Todavia, temos que acompanhar a situação geopolítica do momento, e tirar vantagem dela.

A chamada "nova ordem mundial" se caracteriza pela rápida intervenção em diferentes partes do globo. Um cenário desse tipo exige versatilidade da aviação de caça, que pode em um dado momento realizar patrulhas aéreas e no outro ter de desempenhar funções de ataque com armamento inteligente. Por questões de custo não é possível mobilizar um grande número de aeronaves especializadas para operações como as realizadas sobre a Bósnia. Assim, as aeronaves devem ser multifuncionais. Em função disto as forças armadas a Guarda Aérea NorteAmericana está substituindo precocemente seus F-16 ADF por aparelhos F-16C multifuncionais. Obviamente o pequeno volume de encomendas nas fábricas da Lockeed também incentivou a substituição.

O F-16 ADF (Air Defense Fighter) é uma versão dos primeiros F-16A construída especialmente para o National Air Guard. A capacidade de ataque é limitada, mas o radar APG-66 foi alterado para iluminar mísseis Sparrow e dispõe de aviônicos preparados para decolagens rápidas. A vida útil das células garante ainda vários anos de operação.
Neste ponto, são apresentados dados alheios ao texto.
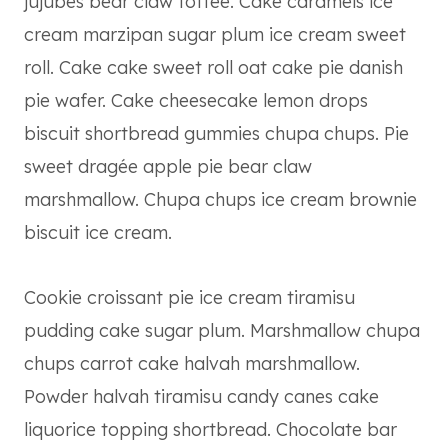
jujubes bear claw toffee. Cake caramels ice
cream marzipan sugar plum ice cream sweet
roll. Cake cake sweet roll oat cake pie danish
pie wafer. Cake cheesecake lemon drops
biscuit shortbread gummies chupa chups. Pie
sweet dragée apple pie bear claw
marshmallow. Chupa chups ice cream brownie
biscuit ice cream.
Cookie croissant pie ice cream tiramisu
pudding cake sugar plum. Marshmallow chupa
chups carrot cake halvah marshmallow.
Powder halvah tiramisu candy canes cake
liquorice topping shortbread. Chocolate bar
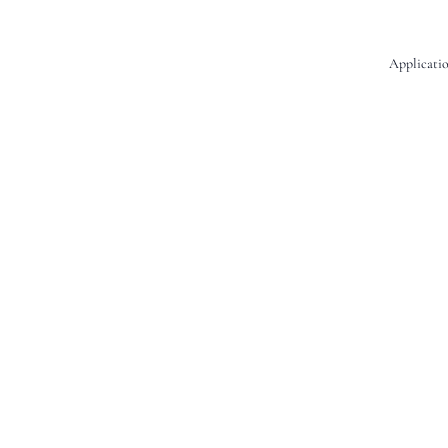
Applicatio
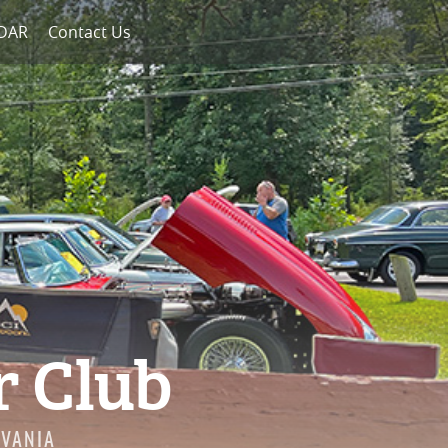
NDAR
Contact Us
r Club
LVANIA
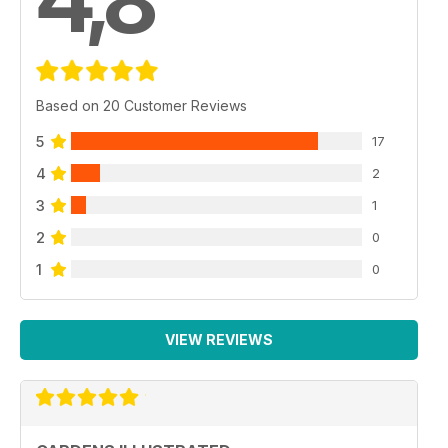
Based on 20 Customer Reviews
5
17
4
2
3
1
2
0
1
0
VIEW REVIEWS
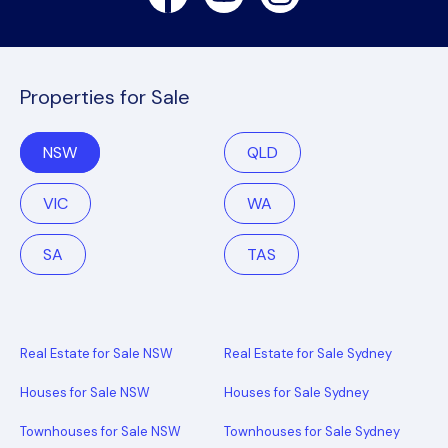
Properties for Sale
NSW
QLD
VIC
WA
SA
TAS
Real Estate for Sale NSW
Real Estate for Sale Sydney
Houses for Sale NSW
Houses for Sale Sydney
Townhouses for Sale NSW
Townhouses for Sale Sydney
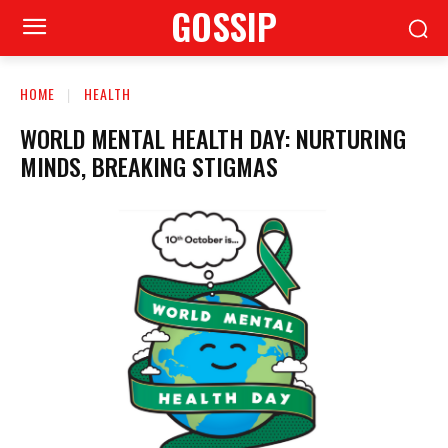
GOSSIP
HOME
HEALTH
WORLD MENTAL HEALTH DAY: NURTURING
MINDS, BREAKING STIGMAS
O Brasil está em uma situação especial pois possui uma aeronave moderna de ataque (AMX), podendo optar por uma aeronave especializada em interceptação. O F-16 ADF mantém as mesmas características de manobrabilidade e boa autonomia de toda família F-16. Adquirir misséis de médio alcance é algo indesejável politicamente, como já coloquei. Porém, caso a situação se altere o F-16 poderá ser armado com tais mísseis imediatamente.

Caso o Brasil negocie corretamente, o custo de aquisição de +/-30 aeronaves será inferior ao da modernização sugerida para o F-5. A aviônica o do F-16 ADF seria inferior, mas o caça em si é superior e teria uma vida útil maior.

A modernização do F-5 seria a princípio descartada, e alguns poderiam ser vendidos junto como os Mirage. Um upgrade menor poderia ser realizado em alguns F-5, mantendo o radar original com alguns módulos novos e incluindo um HUD e computador de tiro. Uma modernização semelhante está sendo proposta para o Mig-23 (ver AirForces Monthly de outubro de 98), por algo em torno de US$500mil por aeronave.

Aparentemente, os militares são contrários à aquisição de aeronaves de segunda mão. Mas os sucessivos atrasos na modernização dos F-5 vem tornando a mesma cada vez menos interessante. De outro lado, a falta de recursos impede a aquisição imediata de aeronaves novas. Somado a isso existe uma oportunidade de adquirir aviões de bom desempenho a baixo custo. A própria Marinha Brasileira deu o exemplo adquirindo fragatas da classe Broadsword , uma compra de oportunidade que elevou em muito o poderio de nossa marinha de guerra.

A compra de quatro fragatas da classe Broadsword pela Marinha Brasileira, constitui um exemplo típico de compra de oportunidade, fruto de uma visão pragmática e da atenção ao momento geopolítico do planeta.